## begin

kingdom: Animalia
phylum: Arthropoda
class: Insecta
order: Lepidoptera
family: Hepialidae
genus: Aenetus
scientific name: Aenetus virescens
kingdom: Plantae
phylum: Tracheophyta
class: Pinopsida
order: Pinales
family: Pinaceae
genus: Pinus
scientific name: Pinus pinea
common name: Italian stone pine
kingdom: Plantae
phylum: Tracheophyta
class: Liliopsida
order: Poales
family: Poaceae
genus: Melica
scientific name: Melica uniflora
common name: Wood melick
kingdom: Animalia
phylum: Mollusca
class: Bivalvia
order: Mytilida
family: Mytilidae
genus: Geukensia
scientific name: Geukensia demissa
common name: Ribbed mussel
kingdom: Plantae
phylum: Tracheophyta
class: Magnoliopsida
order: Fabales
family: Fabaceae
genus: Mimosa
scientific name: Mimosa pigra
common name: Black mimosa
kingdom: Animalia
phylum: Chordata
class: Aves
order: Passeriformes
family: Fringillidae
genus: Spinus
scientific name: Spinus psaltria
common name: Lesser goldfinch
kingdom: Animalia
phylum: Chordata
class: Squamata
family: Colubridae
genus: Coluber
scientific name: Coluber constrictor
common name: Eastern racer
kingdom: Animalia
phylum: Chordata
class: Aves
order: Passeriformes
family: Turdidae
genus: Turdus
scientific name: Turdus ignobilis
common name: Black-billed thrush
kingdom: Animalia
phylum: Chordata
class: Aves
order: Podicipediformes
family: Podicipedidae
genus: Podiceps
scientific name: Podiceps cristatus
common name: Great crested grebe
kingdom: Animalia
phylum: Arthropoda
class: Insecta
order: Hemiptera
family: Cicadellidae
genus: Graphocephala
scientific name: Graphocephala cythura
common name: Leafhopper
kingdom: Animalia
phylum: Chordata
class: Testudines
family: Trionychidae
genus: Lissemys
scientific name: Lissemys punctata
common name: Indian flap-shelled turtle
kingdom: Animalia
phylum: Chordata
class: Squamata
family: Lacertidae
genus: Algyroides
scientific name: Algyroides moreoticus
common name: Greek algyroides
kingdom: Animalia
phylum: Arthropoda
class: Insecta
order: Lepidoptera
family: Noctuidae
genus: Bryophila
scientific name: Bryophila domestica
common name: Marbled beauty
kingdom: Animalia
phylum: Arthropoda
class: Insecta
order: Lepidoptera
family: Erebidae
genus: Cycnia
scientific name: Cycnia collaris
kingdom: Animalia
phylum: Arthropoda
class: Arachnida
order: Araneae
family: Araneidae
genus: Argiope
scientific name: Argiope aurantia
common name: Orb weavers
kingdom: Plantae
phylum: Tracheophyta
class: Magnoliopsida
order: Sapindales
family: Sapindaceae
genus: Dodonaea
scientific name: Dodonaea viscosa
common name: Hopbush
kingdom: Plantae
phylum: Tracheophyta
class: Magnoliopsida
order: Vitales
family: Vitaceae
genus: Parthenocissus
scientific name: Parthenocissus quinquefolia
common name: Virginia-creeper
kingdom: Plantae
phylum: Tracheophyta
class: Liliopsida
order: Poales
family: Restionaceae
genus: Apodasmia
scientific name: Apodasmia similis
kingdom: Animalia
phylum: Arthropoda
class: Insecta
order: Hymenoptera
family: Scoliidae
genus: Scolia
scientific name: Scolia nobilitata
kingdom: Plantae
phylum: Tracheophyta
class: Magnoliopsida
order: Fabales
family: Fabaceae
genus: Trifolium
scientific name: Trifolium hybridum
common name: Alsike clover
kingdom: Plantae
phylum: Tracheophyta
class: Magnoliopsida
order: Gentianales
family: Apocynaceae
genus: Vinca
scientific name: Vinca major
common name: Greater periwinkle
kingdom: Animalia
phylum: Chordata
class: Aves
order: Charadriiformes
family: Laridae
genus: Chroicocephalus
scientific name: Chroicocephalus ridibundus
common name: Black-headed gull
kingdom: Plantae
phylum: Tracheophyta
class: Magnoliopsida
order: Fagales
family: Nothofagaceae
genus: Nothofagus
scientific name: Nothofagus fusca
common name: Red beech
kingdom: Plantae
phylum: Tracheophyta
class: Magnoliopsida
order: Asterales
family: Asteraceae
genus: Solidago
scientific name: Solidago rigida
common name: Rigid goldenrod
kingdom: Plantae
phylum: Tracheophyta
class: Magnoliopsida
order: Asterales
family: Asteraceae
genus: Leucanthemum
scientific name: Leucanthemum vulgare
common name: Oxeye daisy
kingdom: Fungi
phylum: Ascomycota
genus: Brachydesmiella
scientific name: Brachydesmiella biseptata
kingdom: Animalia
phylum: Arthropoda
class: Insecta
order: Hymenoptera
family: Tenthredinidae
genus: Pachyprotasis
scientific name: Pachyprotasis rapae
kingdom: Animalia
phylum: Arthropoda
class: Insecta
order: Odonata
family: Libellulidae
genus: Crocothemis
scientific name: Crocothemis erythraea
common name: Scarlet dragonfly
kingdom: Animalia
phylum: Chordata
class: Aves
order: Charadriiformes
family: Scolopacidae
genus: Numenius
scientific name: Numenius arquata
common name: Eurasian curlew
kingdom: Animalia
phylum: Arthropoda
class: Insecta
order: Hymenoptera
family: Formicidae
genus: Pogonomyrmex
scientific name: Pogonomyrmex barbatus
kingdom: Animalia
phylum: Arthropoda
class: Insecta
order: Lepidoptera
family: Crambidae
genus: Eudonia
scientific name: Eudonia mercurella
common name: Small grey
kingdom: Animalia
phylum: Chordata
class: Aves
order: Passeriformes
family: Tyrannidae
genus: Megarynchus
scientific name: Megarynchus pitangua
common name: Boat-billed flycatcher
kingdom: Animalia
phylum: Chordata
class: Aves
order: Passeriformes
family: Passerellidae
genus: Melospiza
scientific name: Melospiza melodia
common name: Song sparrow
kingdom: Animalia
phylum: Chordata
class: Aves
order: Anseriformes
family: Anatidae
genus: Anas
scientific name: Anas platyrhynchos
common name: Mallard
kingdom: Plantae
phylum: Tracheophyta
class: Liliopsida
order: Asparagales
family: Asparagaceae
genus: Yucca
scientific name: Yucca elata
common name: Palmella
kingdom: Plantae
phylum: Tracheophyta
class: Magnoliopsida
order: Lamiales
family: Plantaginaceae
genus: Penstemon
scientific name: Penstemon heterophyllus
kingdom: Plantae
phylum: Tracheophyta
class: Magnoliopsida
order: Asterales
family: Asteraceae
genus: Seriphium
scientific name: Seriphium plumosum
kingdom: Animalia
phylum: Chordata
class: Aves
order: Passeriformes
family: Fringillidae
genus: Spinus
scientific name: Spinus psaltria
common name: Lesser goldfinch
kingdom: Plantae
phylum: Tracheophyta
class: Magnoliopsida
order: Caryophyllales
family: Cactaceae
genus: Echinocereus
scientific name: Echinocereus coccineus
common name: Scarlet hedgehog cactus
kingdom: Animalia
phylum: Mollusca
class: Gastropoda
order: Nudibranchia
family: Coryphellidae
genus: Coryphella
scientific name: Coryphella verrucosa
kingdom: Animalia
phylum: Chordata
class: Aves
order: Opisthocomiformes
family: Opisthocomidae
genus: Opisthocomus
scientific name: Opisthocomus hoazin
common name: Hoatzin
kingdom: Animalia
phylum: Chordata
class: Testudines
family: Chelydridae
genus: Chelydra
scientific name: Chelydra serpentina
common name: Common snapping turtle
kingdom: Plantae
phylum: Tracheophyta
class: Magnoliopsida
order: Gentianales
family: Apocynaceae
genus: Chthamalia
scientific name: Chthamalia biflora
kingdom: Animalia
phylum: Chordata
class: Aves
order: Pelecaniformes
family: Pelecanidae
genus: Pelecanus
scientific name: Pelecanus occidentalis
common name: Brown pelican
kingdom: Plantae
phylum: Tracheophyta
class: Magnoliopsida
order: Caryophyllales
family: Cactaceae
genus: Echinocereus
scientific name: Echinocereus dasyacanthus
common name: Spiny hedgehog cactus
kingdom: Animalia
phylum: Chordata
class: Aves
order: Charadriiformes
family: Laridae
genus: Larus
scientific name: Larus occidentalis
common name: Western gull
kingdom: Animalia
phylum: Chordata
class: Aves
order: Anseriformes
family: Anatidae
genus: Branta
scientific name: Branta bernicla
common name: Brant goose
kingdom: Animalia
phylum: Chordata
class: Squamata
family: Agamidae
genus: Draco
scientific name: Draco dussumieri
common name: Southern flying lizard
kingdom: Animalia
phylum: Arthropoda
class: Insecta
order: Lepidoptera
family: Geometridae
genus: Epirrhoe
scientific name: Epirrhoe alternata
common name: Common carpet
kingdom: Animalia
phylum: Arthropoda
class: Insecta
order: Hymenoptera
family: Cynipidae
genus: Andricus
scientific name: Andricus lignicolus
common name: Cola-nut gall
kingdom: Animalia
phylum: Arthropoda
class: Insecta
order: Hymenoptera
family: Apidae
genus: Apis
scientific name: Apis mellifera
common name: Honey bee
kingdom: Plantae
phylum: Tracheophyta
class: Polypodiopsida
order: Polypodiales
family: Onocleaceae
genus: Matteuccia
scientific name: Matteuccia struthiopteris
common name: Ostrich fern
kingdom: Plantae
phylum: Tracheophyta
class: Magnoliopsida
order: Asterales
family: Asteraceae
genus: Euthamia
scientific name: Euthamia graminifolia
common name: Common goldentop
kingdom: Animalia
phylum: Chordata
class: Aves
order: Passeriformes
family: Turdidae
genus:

## end

Instructions to follow:
Reproduce, word for word, the stretch of the records from the line containing "order: Pinales" through the line containing "family: Podicipedidae".

The solution:
order: Pinales
family: Pinaceae
genus: Pinus
scientific name: Pinus pinea
common name: Italian stone pine
kingdom: Plantae
phylum: Tracheophyta
class: Liliopsida
order: Poales
family: Poaceae
genus: Melica
scientific name: Melica uniflora
common name: Wood melick
kingdom: Animalia
phylum: Mollusca
class: Bivalvia
order: Mytilida
family: Mytilidae
genus: Geukensia
scientific name: Geukensia demissa
common name: Ribbed mussel
kingdom: Plantae
phylum: Tracheophyta
class: Magnoliopsida
order: Fabales
family: Fabaceae
genus: Mimosa
scientific name: Mimosa pigra
common name: Black mimosa
kingdom: Animalia
phylum: Chordata
class: Aves
order: Passeriformes
family: Fringillidae
genus: Spinus
scientific name: Spinus psaltria
common name: Lesser goldfinch
kingdom: Animalia
phylum: Chordata
class: Squamata
family: Colubridae
genus: Coluber
scientific name: Coluber constrictor
common name: Eastern racer
kingdom: Animalia
phylum: Chordata
class: Aves
order: Passeriformes
family: Turdidae
genus: Turdus
scientific name: Turdus ignobilis
common name: Black-billed thrush
kingdom: Animalia
phylum: Chordata
class: Aves
order: Podicipediformes
family: Podicipedidae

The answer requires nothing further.